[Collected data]
************
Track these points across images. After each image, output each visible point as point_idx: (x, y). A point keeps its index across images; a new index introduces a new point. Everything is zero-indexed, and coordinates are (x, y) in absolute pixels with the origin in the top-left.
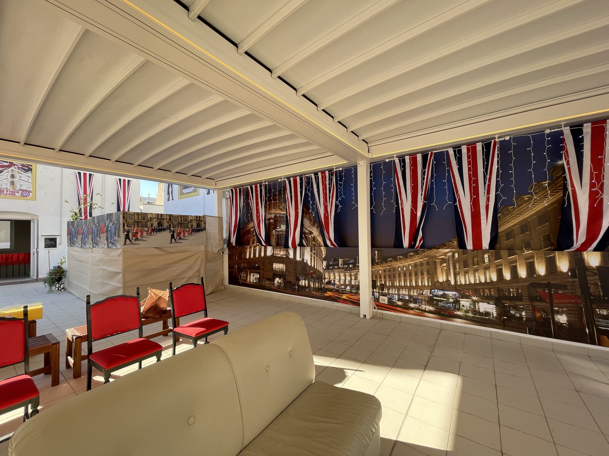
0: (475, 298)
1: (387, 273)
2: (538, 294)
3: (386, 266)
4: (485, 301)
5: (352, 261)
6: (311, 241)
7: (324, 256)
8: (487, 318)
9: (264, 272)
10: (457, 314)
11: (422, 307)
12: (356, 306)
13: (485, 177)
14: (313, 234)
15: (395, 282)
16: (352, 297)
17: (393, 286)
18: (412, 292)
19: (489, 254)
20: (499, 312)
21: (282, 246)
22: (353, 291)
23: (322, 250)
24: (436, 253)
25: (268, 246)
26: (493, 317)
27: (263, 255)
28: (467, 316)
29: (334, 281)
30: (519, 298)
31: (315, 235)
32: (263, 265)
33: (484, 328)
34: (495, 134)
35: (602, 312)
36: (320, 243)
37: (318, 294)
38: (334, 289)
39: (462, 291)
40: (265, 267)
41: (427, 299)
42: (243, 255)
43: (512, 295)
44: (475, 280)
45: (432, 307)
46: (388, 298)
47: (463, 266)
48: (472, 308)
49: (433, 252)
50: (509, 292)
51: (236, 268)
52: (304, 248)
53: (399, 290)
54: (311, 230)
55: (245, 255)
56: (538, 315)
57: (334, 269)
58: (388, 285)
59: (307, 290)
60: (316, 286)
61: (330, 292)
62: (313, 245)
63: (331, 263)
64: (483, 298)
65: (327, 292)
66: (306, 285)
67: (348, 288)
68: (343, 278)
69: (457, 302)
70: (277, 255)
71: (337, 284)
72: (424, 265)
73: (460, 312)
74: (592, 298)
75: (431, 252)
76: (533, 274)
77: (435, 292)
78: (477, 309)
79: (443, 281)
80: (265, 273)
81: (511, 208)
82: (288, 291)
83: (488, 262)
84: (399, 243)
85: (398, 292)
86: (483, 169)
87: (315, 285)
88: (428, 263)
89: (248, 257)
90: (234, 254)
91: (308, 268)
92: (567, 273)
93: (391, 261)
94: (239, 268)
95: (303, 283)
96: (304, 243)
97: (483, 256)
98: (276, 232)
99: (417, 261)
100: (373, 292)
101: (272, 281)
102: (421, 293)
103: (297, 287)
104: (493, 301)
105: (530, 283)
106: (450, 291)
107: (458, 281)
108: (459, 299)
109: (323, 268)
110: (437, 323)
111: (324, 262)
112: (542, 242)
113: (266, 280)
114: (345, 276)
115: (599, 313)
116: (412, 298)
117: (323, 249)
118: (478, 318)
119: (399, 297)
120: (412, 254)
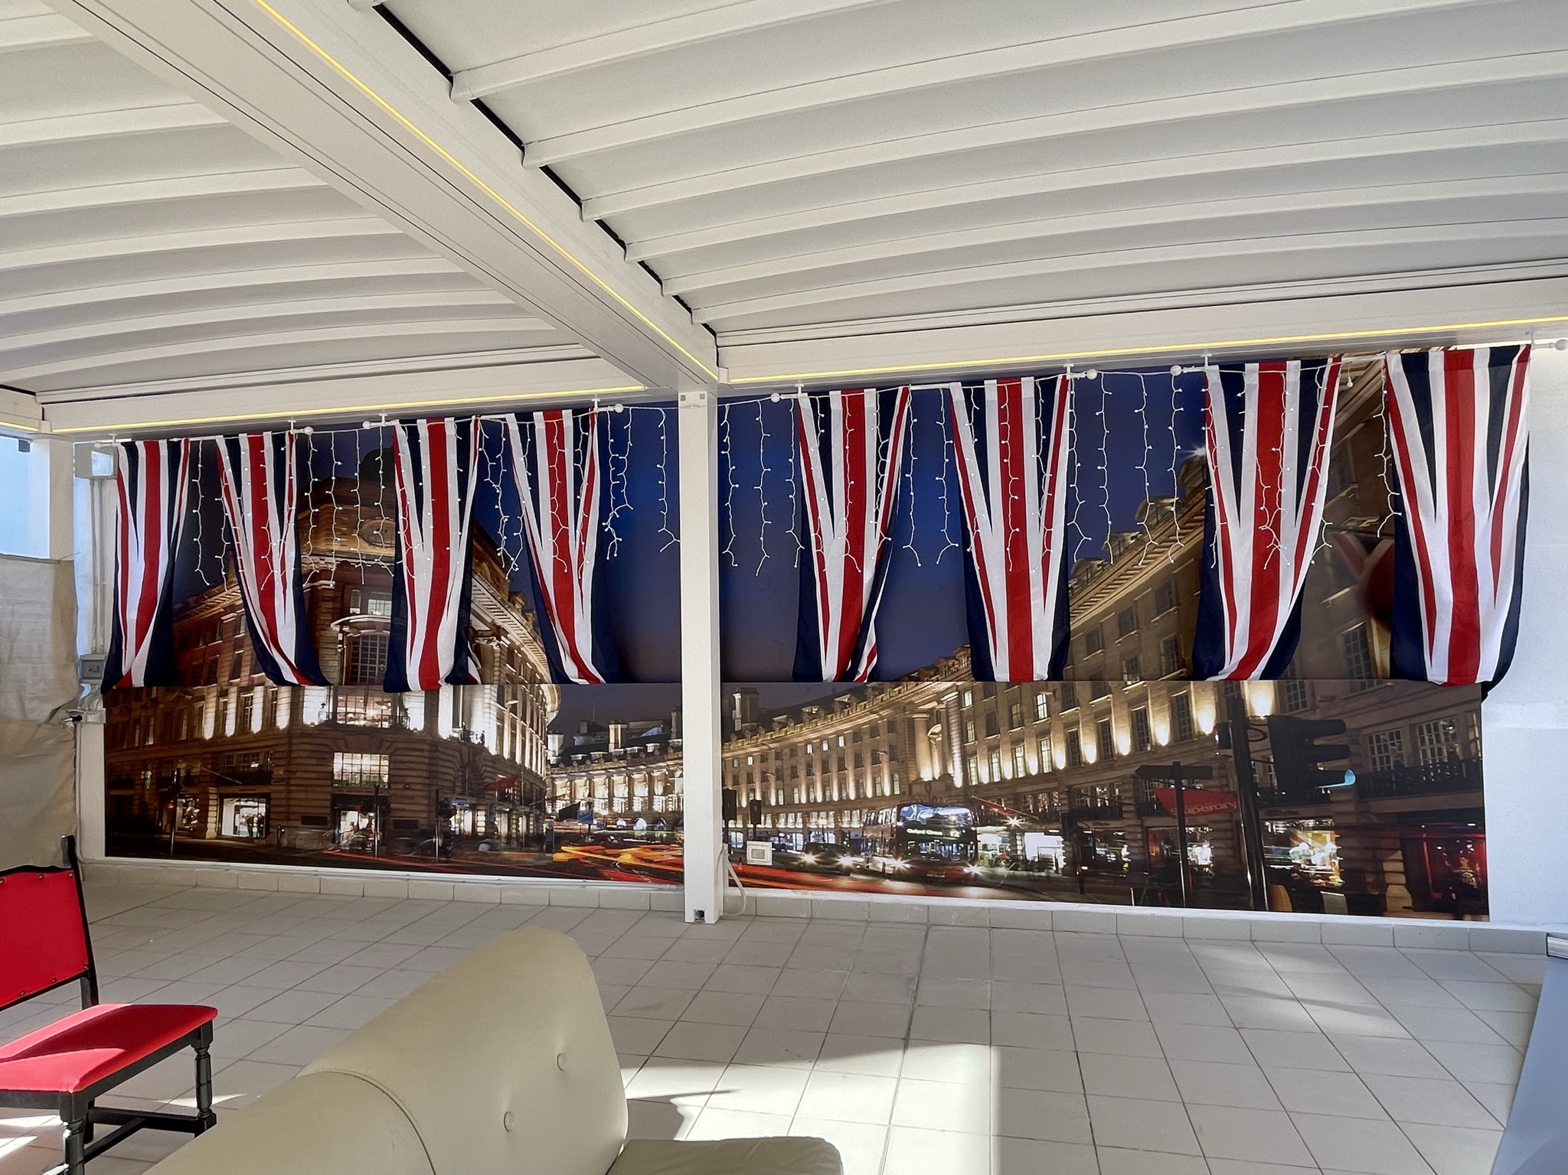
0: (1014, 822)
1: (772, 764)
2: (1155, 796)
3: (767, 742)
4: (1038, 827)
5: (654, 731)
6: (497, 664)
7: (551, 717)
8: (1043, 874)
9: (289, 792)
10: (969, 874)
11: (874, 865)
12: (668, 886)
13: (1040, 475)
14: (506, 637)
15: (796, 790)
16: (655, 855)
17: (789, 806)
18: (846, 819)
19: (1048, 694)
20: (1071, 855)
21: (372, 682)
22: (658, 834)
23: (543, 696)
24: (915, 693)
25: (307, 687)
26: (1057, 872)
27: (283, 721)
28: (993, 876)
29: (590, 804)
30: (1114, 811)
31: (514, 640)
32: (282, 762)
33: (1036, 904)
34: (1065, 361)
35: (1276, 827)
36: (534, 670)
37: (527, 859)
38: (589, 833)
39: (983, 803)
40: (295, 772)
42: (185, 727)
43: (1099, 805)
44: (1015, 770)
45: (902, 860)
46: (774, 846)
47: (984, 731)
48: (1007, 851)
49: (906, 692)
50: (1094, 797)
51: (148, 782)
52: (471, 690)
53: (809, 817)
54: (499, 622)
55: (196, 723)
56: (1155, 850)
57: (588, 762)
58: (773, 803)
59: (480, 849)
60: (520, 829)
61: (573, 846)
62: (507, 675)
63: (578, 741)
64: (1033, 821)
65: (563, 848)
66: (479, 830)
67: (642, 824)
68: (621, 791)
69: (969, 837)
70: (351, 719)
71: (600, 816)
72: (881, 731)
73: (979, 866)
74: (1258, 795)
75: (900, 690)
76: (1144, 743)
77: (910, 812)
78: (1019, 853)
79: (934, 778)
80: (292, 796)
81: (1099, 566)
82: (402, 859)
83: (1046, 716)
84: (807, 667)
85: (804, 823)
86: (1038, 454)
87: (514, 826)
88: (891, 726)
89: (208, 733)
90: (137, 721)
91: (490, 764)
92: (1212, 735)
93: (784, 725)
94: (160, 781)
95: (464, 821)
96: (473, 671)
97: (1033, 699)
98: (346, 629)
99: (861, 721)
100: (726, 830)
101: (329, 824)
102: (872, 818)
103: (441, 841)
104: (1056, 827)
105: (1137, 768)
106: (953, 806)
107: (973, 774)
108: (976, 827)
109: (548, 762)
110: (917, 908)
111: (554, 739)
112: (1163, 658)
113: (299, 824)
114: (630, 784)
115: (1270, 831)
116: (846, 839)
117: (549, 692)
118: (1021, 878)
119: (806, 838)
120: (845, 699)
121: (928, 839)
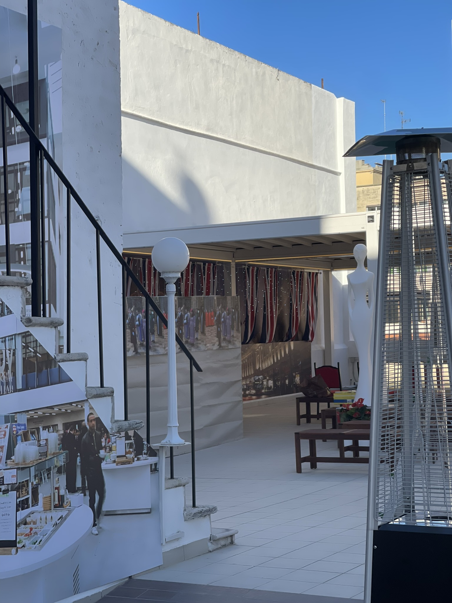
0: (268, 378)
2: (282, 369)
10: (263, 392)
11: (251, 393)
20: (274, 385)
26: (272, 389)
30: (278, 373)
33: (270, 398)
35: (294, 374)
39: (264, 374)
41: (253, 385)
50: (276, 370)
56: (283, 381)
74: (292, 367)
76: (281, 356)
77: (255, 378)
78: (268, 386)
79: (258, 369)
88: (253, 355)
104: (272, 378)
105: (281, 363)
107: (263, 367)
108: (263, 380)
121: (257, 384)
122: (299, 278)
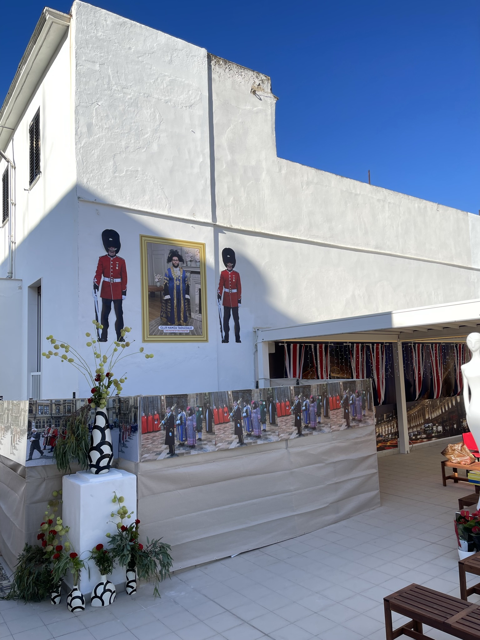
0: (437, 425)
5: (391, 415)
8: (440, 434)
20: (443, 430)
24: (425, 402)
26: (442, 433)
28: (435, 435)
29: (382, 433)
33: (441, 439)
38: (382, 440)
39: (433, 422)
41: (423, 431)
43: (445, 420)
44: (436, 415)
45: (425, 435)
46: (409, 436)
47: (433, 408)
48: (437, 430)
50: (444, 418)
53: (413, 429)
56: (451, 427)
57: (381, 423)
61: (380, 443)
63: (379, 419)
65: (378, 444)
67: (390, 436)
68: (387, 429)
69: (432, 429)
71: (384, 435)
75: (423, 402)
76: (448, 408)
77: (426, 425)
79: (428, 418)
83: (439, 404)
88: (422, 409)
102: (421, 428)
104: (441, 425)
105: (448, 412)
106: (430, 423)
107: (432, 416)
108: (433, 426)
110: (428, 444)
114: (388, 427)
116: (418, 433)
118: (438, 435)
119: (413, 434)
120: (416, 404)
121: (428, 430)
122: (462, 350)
************
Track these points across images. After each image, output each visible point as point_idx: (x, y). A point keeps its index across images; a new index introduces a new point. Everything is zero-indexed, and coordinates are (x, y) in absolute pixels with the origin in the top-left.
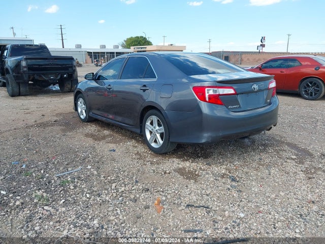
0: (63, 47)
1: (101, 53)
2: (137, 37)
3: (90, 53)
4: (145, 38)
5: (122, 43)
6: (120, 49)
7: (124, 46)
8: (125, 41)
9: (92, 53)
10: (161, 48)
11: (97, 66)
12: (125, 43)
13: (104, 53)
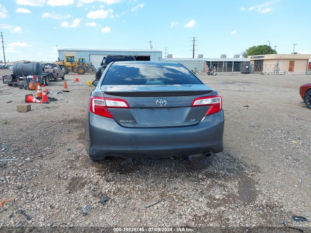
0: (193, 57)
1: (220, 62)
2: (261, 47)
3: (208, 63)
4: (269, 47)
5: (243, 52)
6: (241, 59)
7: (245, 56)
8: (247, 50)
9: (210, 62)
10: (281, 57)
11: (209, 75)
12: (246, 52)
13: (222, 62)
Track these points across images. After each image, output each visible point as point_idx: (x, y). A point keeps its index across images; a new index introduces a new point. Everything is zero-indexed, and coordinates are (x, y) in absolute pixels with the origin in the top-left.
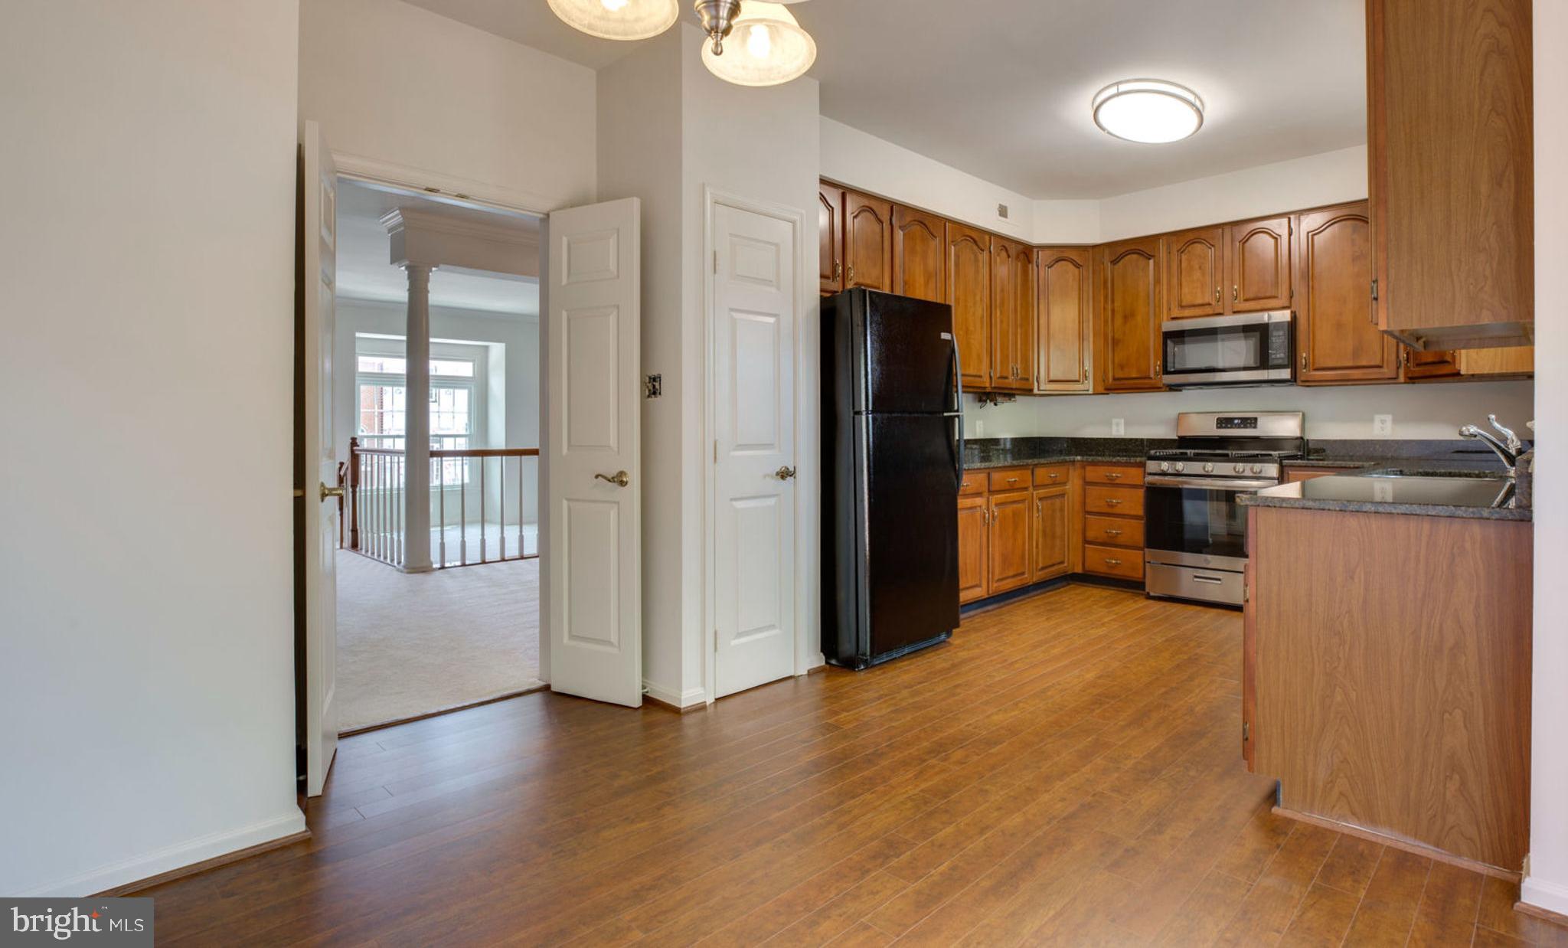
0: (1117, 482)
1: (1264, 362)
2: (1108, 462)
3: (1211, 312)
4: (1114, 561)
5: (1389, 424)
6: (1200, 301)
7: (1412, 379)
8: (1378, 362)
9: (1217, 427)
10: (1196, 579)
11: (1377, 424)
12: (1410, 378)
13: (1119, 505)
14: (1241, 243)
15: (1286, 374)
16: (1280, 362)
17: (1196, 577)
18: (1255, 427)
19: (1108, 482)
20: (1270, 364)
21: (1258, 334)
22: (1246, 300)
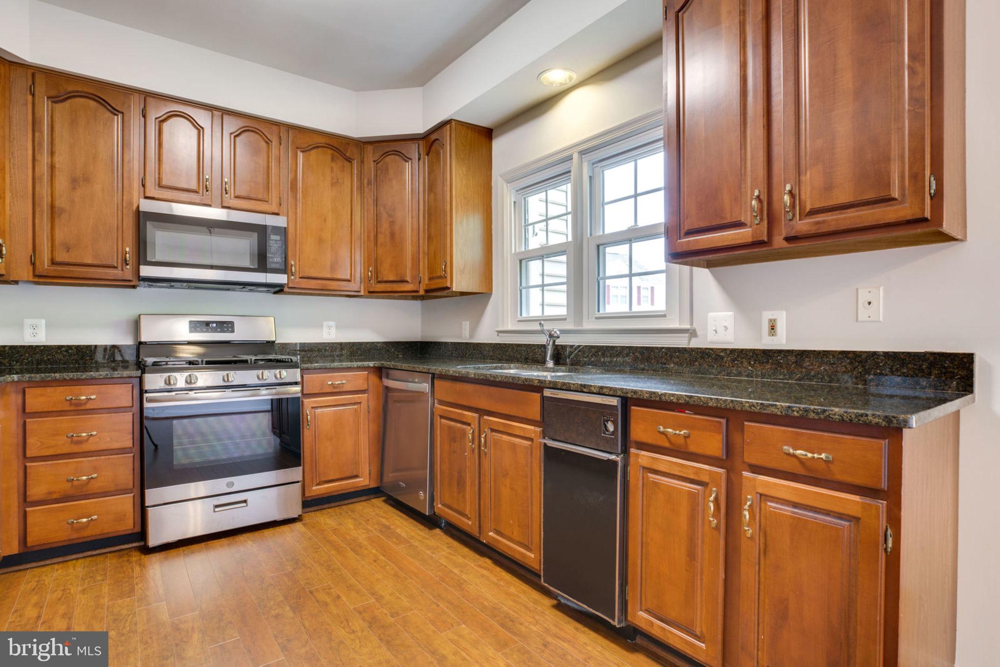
************
> _Problem_: Reproduce only the lines above, starting at the line with "73: (460, 312)" and ending at the line with "119: (399, 297)", exactly as written.

> _Result below_:
73: (460, 312)
74: (592, 298)
75: (431, 252)
76: (533, 274)
77: (435, 292)
78: (477, 309)
79: (443, 281)
80: (265, 273)
81: (511, 208)
82: (288, 291)
83: (488, 262)
84: (399, 243)
85: (398, 292)
86: (483, 169)
87: (315, 285)
88: (428, 263)
89: (248, 257)
90: (234, 254)
91: (308, 268)
92: (567, 273)
93: (391, 261)
94: (239, 268)
95: (303, 283)
96: (304, 243)
97: (483, 256)
98: (276, 232)
99: (417, 261)
100: (373, 292)
101: (272, 281)
102: (421, 293)
103: (297, 287)
104: (493, 301)
105: (530, 283)
106: (450, 291)
107: (458, 281)
108: (459, 299)
109: (323, 268)
110: (437, 323)
111: (324, 262)
112: (542, 242)
113: (266, 280)
114: (345, 276)
115: (599, 313)
116: (412, 298)
117: (323, 249)
118: (478, 318)
119: (399, 297)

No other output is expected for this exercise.